> **AIM**: Please copy the passage on Belfast from "[21] The importation" to "town and neighbourhood.", swapping "Belfast" for "Dublin" each time it occurs.

[21] The importation of coal in 1883 amounted to over 700,000 tons.

[22] We are indebted to the obliging kindness of the Right Hon. Mr. Fawcett, Postmaster-General for this return. The total number of depositors in the Post Office Savings banks in the Parliamentary borough of Belfast is 10,827 and the amount of their deposits, including the interest standing to their credit, on the 31st December, 1882, was 158,064L. 0s. 1d.

An important item in the savings of Belfast, not included in the above returns, consists in the amounts of deposits made with the various Limited Companies, as well as with the thriving Building Societies in the town and neighbourhood.

CHAPTER XI.

SHIPBUILDING IN BELFAST—ITS ORIGIN AND PROGRESS.

BY SIR E. J. HARLAND, ENGINEER AND SHIPBUILDER.

"The useful arts are but reproductions or new combinations by the art of man, of the same natural benefactors. He no longer waits for favouring gales, but by means of steam he realises the fable of AEolus's bag, and carries the two-and-thirty winds in the boiler of his boat."—Emerson.

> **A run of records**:
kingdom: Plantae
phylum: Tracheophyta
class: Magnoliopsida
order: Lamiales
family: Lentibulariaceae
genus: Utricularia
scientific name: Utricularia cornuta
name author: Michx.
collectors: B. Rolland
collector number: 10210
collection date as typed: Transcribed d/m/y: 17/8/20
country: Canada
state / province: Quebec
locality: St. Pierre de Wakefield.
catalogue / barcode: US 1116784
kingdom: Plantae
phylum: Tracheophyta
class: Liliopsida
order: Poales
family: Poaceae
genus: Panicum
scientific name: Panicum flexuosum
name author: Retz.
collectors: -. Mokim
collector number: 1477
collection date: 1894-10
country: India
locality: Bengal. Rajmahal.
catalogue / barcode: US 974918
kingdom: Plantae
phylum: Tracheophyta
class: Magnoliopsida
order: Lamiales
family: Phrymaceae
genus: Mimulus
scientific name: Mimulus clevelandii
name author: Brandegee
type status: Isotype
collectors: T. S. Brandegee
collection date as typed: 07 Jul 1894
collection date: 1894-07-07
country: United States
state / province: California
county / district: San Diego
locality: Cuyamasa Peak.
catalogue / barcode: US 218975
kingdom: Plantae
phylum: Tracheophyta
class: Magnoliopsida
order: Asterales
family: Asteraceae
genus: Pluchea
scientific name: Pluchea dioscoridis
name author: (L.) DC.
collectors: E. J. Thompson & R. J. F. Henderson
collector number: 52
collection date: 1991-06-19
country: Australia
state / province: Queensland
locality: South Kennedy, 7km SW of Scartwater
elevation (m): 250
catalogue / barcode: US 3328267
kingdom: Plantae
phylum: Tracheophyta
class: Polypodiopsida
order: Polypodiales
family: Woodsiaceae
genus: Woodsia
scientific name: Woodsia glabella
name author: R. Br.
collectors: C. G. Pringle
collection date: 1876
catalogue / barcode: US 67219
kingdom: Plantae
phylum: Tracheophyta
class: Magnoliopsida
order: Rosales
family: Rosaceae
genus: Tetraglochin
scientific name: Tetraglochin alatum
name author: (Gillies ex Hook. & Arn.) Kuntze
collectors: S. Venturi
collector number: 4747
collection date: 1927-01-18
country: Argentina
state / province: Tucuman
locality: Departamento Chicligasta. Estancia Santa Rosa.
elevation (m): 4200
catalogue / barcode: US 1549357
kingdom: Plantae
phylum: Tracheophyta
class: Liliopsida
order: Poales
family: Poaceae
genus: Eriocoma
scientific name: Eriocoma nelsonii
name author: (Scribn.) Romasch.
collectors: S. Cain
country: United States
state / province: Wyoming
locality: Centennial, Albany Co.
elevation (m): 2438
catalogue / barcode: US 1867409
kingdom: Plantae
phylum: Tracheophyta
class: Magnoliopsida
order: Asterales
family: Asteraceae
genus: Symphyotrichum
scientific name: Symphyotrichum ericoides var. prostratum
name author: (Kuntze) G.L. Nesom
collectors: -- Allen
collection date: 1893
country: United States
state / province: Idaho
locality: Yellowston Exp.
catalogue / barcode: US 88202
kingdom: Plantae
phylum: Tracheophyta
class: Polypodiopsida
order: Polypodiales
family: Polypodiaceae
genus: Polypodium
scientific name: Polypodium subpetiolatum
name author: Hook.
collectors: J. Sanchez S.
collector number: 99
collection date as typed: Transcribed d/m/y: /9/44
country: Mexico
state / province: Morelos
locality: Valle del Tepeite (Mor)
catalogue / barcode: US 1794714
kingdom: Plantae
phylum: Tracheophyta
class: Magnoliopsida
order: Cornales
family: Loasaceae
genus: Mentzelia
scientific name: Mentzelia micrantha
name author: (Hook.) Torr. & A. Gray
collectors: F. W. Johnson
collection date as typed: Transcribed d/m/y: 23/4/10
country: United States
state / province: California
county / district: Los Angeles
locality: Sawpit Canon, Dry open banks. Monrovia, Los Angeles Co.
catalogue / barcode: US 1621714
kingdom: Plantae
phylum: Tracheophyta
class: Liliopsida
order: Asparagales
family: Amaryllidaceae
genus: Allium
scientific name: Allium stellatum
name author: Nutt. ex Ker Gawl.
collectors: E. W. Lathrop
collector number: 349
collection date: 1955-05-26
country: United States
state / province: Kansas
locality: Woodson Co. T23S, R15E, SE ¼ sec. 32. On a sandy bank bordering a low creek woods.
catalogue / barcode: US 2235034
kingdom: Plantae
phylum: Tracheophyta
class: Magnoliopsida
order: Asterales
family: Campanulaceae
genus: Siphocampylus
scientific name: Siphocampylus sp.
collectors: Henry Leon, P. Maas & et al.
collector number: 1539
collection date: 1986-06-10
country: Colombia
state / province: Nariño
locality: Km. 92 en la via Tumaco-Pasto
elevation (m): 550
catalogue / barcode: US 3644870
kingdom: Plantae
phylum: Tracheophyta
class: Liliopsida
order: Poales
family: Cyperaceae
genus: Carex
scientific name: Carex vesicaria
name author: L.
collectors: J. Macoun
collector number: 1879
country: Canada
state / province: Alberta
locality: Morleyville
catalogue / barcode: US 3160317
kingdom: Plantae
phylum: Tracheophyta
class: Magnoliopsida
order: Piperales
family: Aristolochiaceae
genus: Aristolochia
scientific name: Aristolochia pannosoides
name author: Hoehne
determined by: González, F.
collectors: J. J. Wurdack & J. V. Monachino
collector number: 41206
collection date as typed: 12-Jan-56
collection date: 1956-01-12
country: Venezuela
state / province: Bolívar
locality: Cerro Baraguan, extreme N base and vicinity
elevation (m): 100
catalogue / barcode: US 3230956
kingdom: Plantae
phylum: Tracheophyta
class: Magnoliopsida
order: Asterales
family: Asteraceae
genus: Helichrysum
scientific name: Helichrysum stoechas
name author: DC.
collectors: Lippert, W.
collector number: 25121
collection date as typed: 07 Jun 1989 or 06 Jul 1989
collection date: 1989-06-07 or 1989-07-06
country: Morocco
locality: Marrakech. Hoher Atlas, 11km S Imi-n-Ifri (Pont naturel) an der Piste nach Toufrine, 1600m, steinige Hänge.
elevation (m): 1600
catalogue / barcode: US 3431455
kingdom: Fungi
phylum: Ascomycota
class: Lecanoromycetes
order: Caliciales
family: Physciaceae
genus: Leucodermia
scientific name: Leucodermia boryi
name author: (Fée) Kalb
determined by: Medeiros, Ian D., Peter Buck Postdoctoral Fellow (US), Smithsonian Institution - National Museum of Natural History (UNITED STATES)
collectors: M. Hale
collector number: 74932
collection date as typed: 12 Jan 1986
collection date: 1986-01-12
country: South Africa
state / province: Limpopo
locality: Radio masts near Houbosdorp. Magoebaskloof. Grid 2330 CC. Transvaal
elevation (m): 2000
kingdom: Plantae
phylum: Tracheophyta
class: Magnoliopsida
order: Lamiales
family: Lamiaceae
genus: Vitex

> **RESPONSE FOR THIS EXERCISE**:
[21] The importation of coal in 1883 amounted to over 700,000 tons.

[22] We are indebted to the obliging kindness of the Right Hon. Mr. Fawcett, Postmaster-General for this return. The total number of depositors in the Post Office Savings banks in the Parliamentary borough of Dublin is 10,827 and the amount of their deposits, including the interest standing to their credit, on the 31st December, 1882, was 158,064L. 0s. 1d.

An important item in the savings of Dublin, not included in the above returns, consists in the amounts of deposits made with the various Limited Companies, as well as with the thriving Building Societies in the town and neighbourhood.